La discussion de ces problèmes permettait une transition très actuelle vers l’analyse du cas israélien. Si la première Knesset n’adopte pas de Constitution, mais vote par la voie d’une résolution la transmission de la compétence constituante aux assemblées futures avec la mission d’élaborer au fur et à mesure des lois fondamentales, le débat israélien hérite de la question non résolue de la nature juridique de ces lois, de leur condition de vote et, éventuellement, de leur révision. Depuis que la Cour suprême a revendiqué dans une célèbre décision de 1994 la compétence d’un contrôle de constitutionnalité qui prendrait ces lois fondamentales comme normes de référence, on a pu observer une politisation exacerbée de ce débat maintenant au centre de la confrontation entre l’actuel gouvernement qui entend réviser la loi fondamentale sur le pouvoir judiciaire et limiter les compétences de la Cour suprême et l’opposition qui considère une telle modification comme juridiquement interdite. Le problème est maintenant dévolu au verdict de la Cour elle-même au moment où est rédigé ce rapport (septembre 2023).
Le problème de la politisation des controverses constitutionnelles a ensuite porté la discussion sur l’analyse du débat américain où un antagonisme croissant peut être observé sans que le monde académique n’arrive à proposer de solution, renforçant au contraire le caractère irréconciliable des points de vue. Cette situation a naturellement été rendue explosive par le revirement jurisprudentiel concernant le droit à l’interruption volontaire de grossesse qu’une célèbre décision semblait avoir consacré depuis 1973, mais que la Cour suprême, maintenant dominée par une majorité conservatrice a considéré comme erronée (Dobbs v. Jackson Women’s Health Organization (24 juin 2022) renvoyant le choix aux législateurs des États.
Une dernière partie du séminaire était consacré aux rapports entre droit constitutionnel des États-membres de l’Union Européenne et les exigences de primauté du droit de l’Union.
Publications
Otto Pfersmann
- « Le normativisme comme théorie de la science du droit », dans Quelles doctrines constitutionnelles aujourd’hui pour quel(s) droit(s) constitutionnel(s) demain, sous la dir. de Xavier Magnon et Stéphane Mouton, Paris, Mare et Martin, 2022, p. 21-47.

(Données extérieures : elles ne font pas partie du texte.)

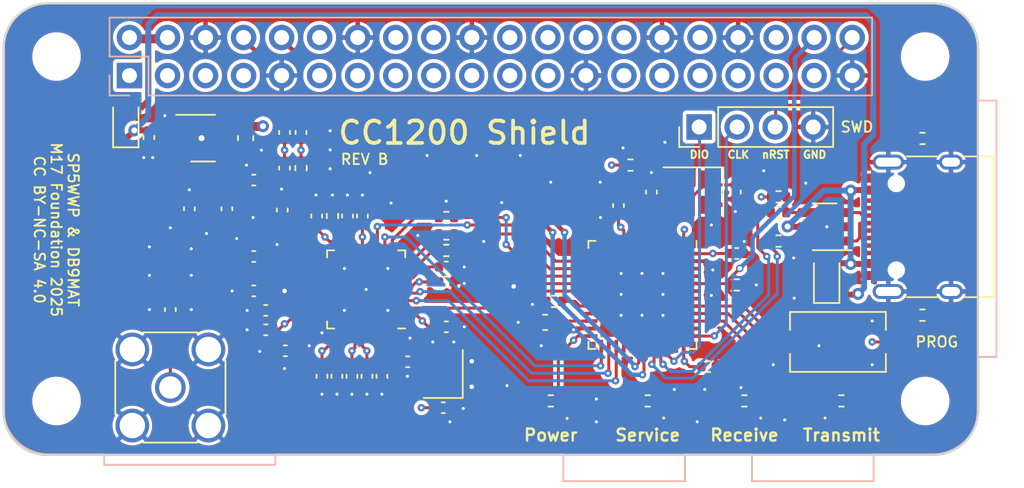
<source format=kicad_pcb>
(kicad_pcb
	(version 20240108)
	(generator "pcbnew")
	(generator_version "8.0")
	(general
		(thickness 1.6)
		(legacy_teardrops no)
	)
	(paper "A4")
	(title_block
		(title "CC1200_Hat")
		(date "2024-01-30")
		(rev "1.0")
		(company "DB9MAT, SP5WWP, M17 Team")
	)
	(layers
		(0 "F.Cu" signal)
		(1 "In1.Cu" power)
		(2 "In2.Cu" power)
		(31 "B.Cu" signal)
		(32 "B.Adhes" user "B.Adhesive")
		(33 "F.Adhes" user "F.Adhesive")
		(34 "B.Paste" user)
		(35 "F.Paste" user)
		(36 "B.SilkS" user "B.Silkscreen")
		(37 "F.SilkS" user "F.Silkscreen")
		(38 "B.Mask" user)
		(39 "F.Mask" user)
		(40 "Dwgs.User" user "User.Drawings")
		(41 "Cmts.User" user "User.Comments")
		(42 "Eco1.User" user "User.Eco1")
		(43 "Eco2.User" user "User.Eco2")
		(44 "Edge.Cuts" user)
		(45 "Margin" user)
		(46 "B.CrtYd" user "B.Courtyard")
		(47 "F.CrtYd" user "F.Courtyard")
		(48 "B.Fab" user)
		(49 "F.Fab" user)
	)
	(setup
		(pad_to_mask_clearance 0.05)
		(allow_soldermask_bridges_in_footprints no)
		(aux_axis_origin 155.4 135.7)
		(grid_origin 155.4 135.7)
		(pcbplotparams
			(layerselection 0x00010fc_ffffffff)
			(plot_on_all_layers_selection 0x0000000_00000000)
			(disableapertmacros no)
			(usegerberextensions yes)
			(usegerberattributes no)
			(usegerberadvancedattributes no)
			(creategerberjobfile no)
			(dashed_line_dash_ratio 12.000000)
			(dashed_line_gap_ratio 3.000000)
			(svgprecision 4)
			(plotframeref no)
			(viasonmask no)
			(mode 1)
			(useauxorigin no)
			(hpglpennumber 1)
			(hpglpenspeed 20)
			(hpglpendiameter 15.000000)
			(pdf_front_fp_property_popups yes)
			(pdf_back_fp_property_popups yes)
			(dxfpolygonmode yes)
			(dxfimperialunits yes)
			(dxfusepcbnewfont yes)
			(psnegative no)
			(psa4output no)
			(plotreference yes)
			(plotvalue yes)
			(plotfptext yes)
			(plotinvisibletext no)
			(sketchpadsonfab no)
			(subtractmaskfromsilk no)
			(outputformat 1)
			(mirror no)
			(drillshape 0)
			(scaleselection 1)
			(outputdirectory "/opt/MMDVM_HS_Hat/gerbers/")
		)
	)
	(net 0 "")
	(net 1 "GND")
	(net 2 "/X1")
	(net 3 "/X2")
	(net 4 "/~{MCU_RST}")
	(net 5 "Net-(P3-In)")
	(net 6 "Net-(D1-A)")
	(net 7 "Net-(J1-Pin_2)")
	(net 8 "Net-(J1-Pin_1)")
	(net 9 "+3.3V")
	(net 10 "Net-(C27-Pad2)")
	(net 11 "Net-(U6-VCAP1)")
	(net 12 "unconnected-(PI1-SCL{slash}GPIO3-Pad5)")
	(net 13 "unconnected-(PI1-SDA{slash}GPIO2-Pad3)")
	(net 14 "Net-(P5-D--PadA7)")
	(net 15 "Net-(P5-D+-PadA6)")
	(net 16 "/MCU_RX")
	(net 17 "Net-(U6-PB2)")
	(net 18 "/BOOT0")
	(net 19 "Net-(U1-DCPL)")
	(net 20 "Net-(U1-SI)")
	(net 21 "Net-(U1-SCLK)")
	(net 22 "Net-(D2-A)")
	(net 23 "Net-(D3-A)")
	(net 24 "Net-(D4-A)")
	(net 25 "Net-(U1-SO(GPIO1))")
	(net 26 "/MCU_TX")
	(net 27 "Net-(U1-PA)")
	(net 28 "Net-(U1-TRX_SW)")
	(net 29 "Net-(U1-LNA_P)")
	(net 30 "Net-(U3-EN)")
	(net 31 "Net-(U1-LNA_N)")
	(net 32 "unconnected-(P5-SBU2-PadB8)")
	(net 33 "Net-(P5-CC1)")
	(net 34 "unconnected-(P5-SBU1-PadA8)")
	(net 35 "Net-(P5-CC2)")
	(net 36 "Net-(U1-DCPL_VCO)")
	(net 37 "Net-(U1-LPF0)")
	(net 38 "+5V")
	(net 39 "/RX_LED")
	(net 40 "unconnected-(PI1-3V3-Pad1)")
	(net 41 "unconnected-(PI1-GCLK0{slash}GPIO4-Pad7)")
	(net 42 "unconnected-(PI1-GPIO17-Pad11)")
	(net 43 "unconnected-(PI1-GPIO18{slash}PWM0-Pad12)")
	(net 44 "unconnected-(PI1-GPIO27-Pad13)")
	(net 45 "unconnected-(PI1-GPIO22-Pad15)")
	(net 46 "unconnected-(PI1-GPIO23-Pad16)")
	(net 47 "unconnected-(PI1-3V3-Pad17)")
	(net 48 "unconnected-(PI1-GPIO24-Pad18)")
	(net 49 "unconnected-(PI1-MOSI0{slash}GPIO10-Pad19)")
	(net 50 "unconnected-(PI1-MISO0{slash}GPIO9-Pad21)")
	(net 51 "unconnected-(PI1-GPIO25-Pad22)")
	(net 52 "/TX_LED")
	(net 53 "unconnected-(PI1-SCLK0{slash}GPIO11-Pad23)")
	(net 54 "Net-(U1-LPF1)")
	(net 55 "unconnected-(PI1-~{CE0}{slash}GPIO8-Pad24)")
	(net 56 "Net-(U1-DCPL_PFD_CHP)")
	(net 57 "unconnected-(PI1-~{CE1}{slash}GPIO7-Pad26)")
	(net 58 "unconnected-(PI1-ID_SD{slash}GPIO0-Pad27)")
	(net 59 "unconnected-(PI1-ID_SC{slash}GPIO1-Pad28)")
	(net 60 "unconnected-(PI1-GCLK1{slash}GPIO5-Pad29)")
	(net 61 "/SVC_LED")
	(net 62 "unconnected-(PI1-GCLK2{slash}GPIO6-Pad31)")
	(net 63 "unconnected-(PI1-PWM0{slash}GPIO12-Pad32)")
	(net 64 "/USB_DN")
	(net 65 "unconnected-(PI1-PWM1{slash}GPIO13-Pad33)")
	(net 66 "unconnected-(PI1-GPIO19{slash}MISO1-Pad35)")
	(net 67 "unconnected-(PI1-GPIO16-Pad36)")
	(net 68 "unconnected-(PI1-GPIO26-Pad37)")
	(net 69 "Net-(D5-A)")
	(net 70 "Net-(U1-DCPL_XOSC)")
	(net 71 "/USB_DP")
	(net 72 "unconnected-(U1-XOSC_Q2-Pad31)")
	(net 73 "Net-(U1-EXT_XOSC)")
	(net 74 "unconnected-(U6-PA0-Pad10)")
	(net 75 "unconnected-(U6-PA1-Pad11)")
	(net 76 "unconnected-(U3-NC-Pad4)")
	(net 77 "unconnected-(U6-PB1-Pad19)")
	(net 78 "Net-(R24-Pad2)")
	(net 79 "/~{CC_RST}")
	(net 80 "Net-(R25-Pad1)")
	(net 81 "/~{CC_CS}")
	(net 82 "unconnected-(U6-PB10-Pad21)")
	(net 83 "unconnected-(U6-PB15-Pad28)")
	(net 84 "unconnected-(U6-PA8-Pad29)")
	(net 85 "unconnected-(U6-PA15-Pad38)")
	(net 86 "unconnected-(U6-PB6-Pad42)")
	(net 87 "unconnected-(U6-PB7-Pad43)")
	(net 88 "unconnected-(U6-PB8-Pad45)")
	(net 89 "unconnected-(U6-PB9-Pad46)")
	(net 90 "Net-(X1-OUT)")
	(net 91 "Net-(C1-Pad1)")
	(net 92 "Net-(C1-Pad2)")
	(net 93 "Net-(C4-Pad2)")
	(net 94 "Net-(C5-Pad1)")
	(net 95 "Net-(C8-Pad1)")
	(net 96 "unconnected-(U6-PA2-Pad12)")
	(net 97 "unconnected-(U6-PA3-Pad13)")
	(net 98 "/CC_MISO")
	(net 99 "/CC_MOSI")
	(net 100 "/CC_SCK")
	(net 101 "Net-(U1-RBIAS)")
	(net 102 "/CC_GPIO3")
	(net 103 "/CC_GPIO2")
	(net 104 "/CC_GPIO0")
	(net 105 "unconnected-(U6-PC15-Pad4)")
	(net 106 "unconnected-(U6-PC14-Pad3)")
	(net 107 "unconnected-(U6-PC13-Pad2)")
	(net 108 "Net-(D6-A)")
	(footprint "Capacitor_SMD:C_0402_1005Metric" (layer "F.Cu") (at 198.7 118.2 90))
	(footprint "Capacitor_SMD:C_0402_1005Metric" (layer "F.Cu") (at 204.4 122.3))
	(footprint "Capacitor_SMD:C_0402_1005Metric" (layer "F.Cu") (at 202.517 129.858))
	(footprint "Capacitor_SMD:C_0402_1005Metric" (layer "F.Cu") (at 196.5 119.1 90))
	(footprint "Capacitor_SMD:C_0402_1005Metric" (layer "F.Cu") (at 166.576 126.048 90))
	(footprint "Capacitor_SMD:C_0603_1608Metric" (layer "F.Cu") (at 171.6 114.6 -90))
	(footprint "Connector_Coaxial:SMA_Wurth_60312002114503_Vertical" (layer "F.Cu") (at 166.576 131.25))
	(footprint "Resistor_SMD:R_0402_1005Metric" (layer "F.Cu") (at 197.3 116.4))
	(footprint "Resistor_SMD:R_0402_1005Metric" (layer "F.Cu") (at 192.2 125.5 180))
	(footprint "Capacitor_SMD:C_0603_1608Metric" (layer "F.Cu") (at 191.6 126.9 180))
	(footprint "Package_TO_SOT_SMD:SOT-23-5" (layer "F.Cu") (at 168.76 114.6))
	(footprint "Package_TO_SOT_SMD:SOT-23-6" (layer "F.Cu") (at 210.2625 120.52 180))
	(footprint "Resistor_SMD:R_0402_1005Metric" (layer "F.Cu") (at 207.19 119.57 180))
	(footprint "Resistor_SMD:R_0402_1005Metric" (layer "F.Cu") (at 207.19 121.47 180))
	(footprint "Resistor_SMD:R_0402_1005Metric" (layer "F.Cu") (at 207.19 118.52))
	(footprint "Resistor_SMD:R_0402_1005Metric" (layer "F.Cu") (at 216.8 114.62))
	(footprint "Connector_USB:USB_C_Receptacle_HRO_TYPE-C-31-M-12" (layer "F.Cu") (at 217.65 120.52 90))
	(footprint "Resistor_SMD:R_0402_1005Metric" (layer "F.Cu") (at 216.8 126.42))
	(footprint "Resistor_SMD:R_0402_1005Metric" (layer "F.Cu") (at 198.453 132.144 180))
	(footprint "Resistor_SMD:R_0402_1005Metric" (layer "F.Cu") (at 211.384 132.144 180))
	(footprint "Resistor_SMD:R_0402_1005Metric" (layer "F.Cu") (at 204.907 132.144))
	(footprint "Resistor_SMD:R_0402_1005Metric" (layer "F.Cu") (at 191.976 132.144))
	(footprint "LED_SMD:LED_0402_1005Metric" (layer "F.Cu") (at 211.384 133.287))
	(footprint "LED_SMD:LED_0402_1005Metric" (layer "F.Cu") (at 204.907 133.293 180))
	(footprint "LED_SMD:LED_0402_1005Metric" (layer "F.Cu") (at 191.976 133.318 180))
	(footprint "LED_SMD:LED_0402_1005Metric" (layer "F.Cu") (at 198.43 133.287 180))
	(footprint "Capacitor_SMD:C_0402_1005Metric" (layer "F.Cu") (at 204.3 118.2 -90))
	(footprint "Connector_PinHeader_2.54mm:PinHeader_1x04_P2.54mm_Vertical" (layer "F.Cu") (at 201.882 113.856 90))
	(footprint "Capacitor_SMD:C_0402_1005Metric" (layer "F.Cu") (at 172.15 124.8))
	(footprint "Capacitor_SMD:C_0402_1005Metric" (layer "F.Cu") (at 172.15 122.5))
	(footprint "Capacitor_SMD:C_0402_1005Metric" (layer "F.Cu") (at 170.35 119.317 90))
	(footprint "Package_DFN_QFN:QFN-48-1EP_7x7mm_P0.5mm_EP5.6x5.6mm" (layer "F.Cu") (at 198.1 125.065401 -90))
	(footprint "Inductor_SMD:L_0402_1005Metric" (layer "F.Cu") (at 174.05 123.1 -90))
	(footprint "Capacitor_SMD:C_0402_1005Metric" (layer "F.Cu") (at 174.25 128.8 180))
	(footprint "Resistor_SMD:R_0402_1005Metric" (layer "F.Cu") (at 185.01 119.9 180))
	(footprint "Capacitor_SMD:C_0402_1005Metric"
		(layer "F.Cu")
		(uuid "3806e073-6a6d-4158-9595-e6e92f98548c")
		(at 165.14 114.56 -90)
		(descr "Capacitor SMD 0402 (1005 Metric), square (rectangular) end terminal, IPC_7351 nominal, (Body size source: IPC-SM-782 page 76, https://www.pcb-3d.com/wordpress/wp-content/uploads/ipc-sm-782a_amendment_1_and_2.pdf), generated with kicad-footprint-generator")
		(tags "capacitor")
		(property "Reference" "C35"
			(at 0 -1.16 90)
			(layer "F.Fab")
			(hide yes)
			(uuid "d7f13b5f-3ba6-438e-8e2b-ecceb81a01e9")
			(effects
				(font
					(size 1 1)
					(thickness 0.15)
				)
			)
		)
		(property "Value" "100n"
			(at 0 1.16 90)
			(layer "F.Fab")
			(uuid "504a1b0c-5666-4d4b-a53e-4bb017ac147f")
			(effects
				(font
					(size 1 1)
					(thickness 0.15)
				)
			)
		)
		(property "Footprint" "Capacitor_SMD:C_0402_1005Metric"
			(at 0 0 -90)
			(layer "F.Fab")
			(hide yes)
			(uuid "1a1ca1d9-80c3-4eb0-b685-52daccf023fb")
			(effects
				(font
					(size 1.27 1.27)
					(thickness 0.15)
				)
			)
		)
		(property "Datasheet" ""
			(at 0 0 -90)
			(layer "F.Fab")
			(hide yes)
			(uuid "e2460cbf-f291-4190-9c49-34195de60134")
			(effects
				(font
					(size 1.27 1.27)
					(thickness 0.15)
				)
			)
		)
		(property "Description" ""
			(at 0 0 -90)
			(layer "F.Fab")
			(hide yes)
			(uuid "425a5130-24bc-49f0-8429-75e13da92aef")
			(effects
				(font
					(size 1.27 1.27)
					(thickness 0.15)
				)
			)
		)
		(property "MPN" "VJ0402V104ZXJCW1BC"
			(at 0 0 -90)
			(unlocked yes)
			(layer "F
... [1066584 chars truncated]
</source>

- « L’erreur française », Grief, n°9/1, 2022, p. 15-25.
- « Changement contre connaissance », Filosofia dei Diritti Umani - Philosophy of Human Rights, 2023 (1), p. 9-18.
- « L’incompletezza selettiva dello stato di diritto in chiave teorica e comparata: Austria, Germania, Francia et al. » dans Rule of Law come costituzionalismo, sous la dir. de Tommaso Frosini, Il Mulino, 2023, p. 69-87.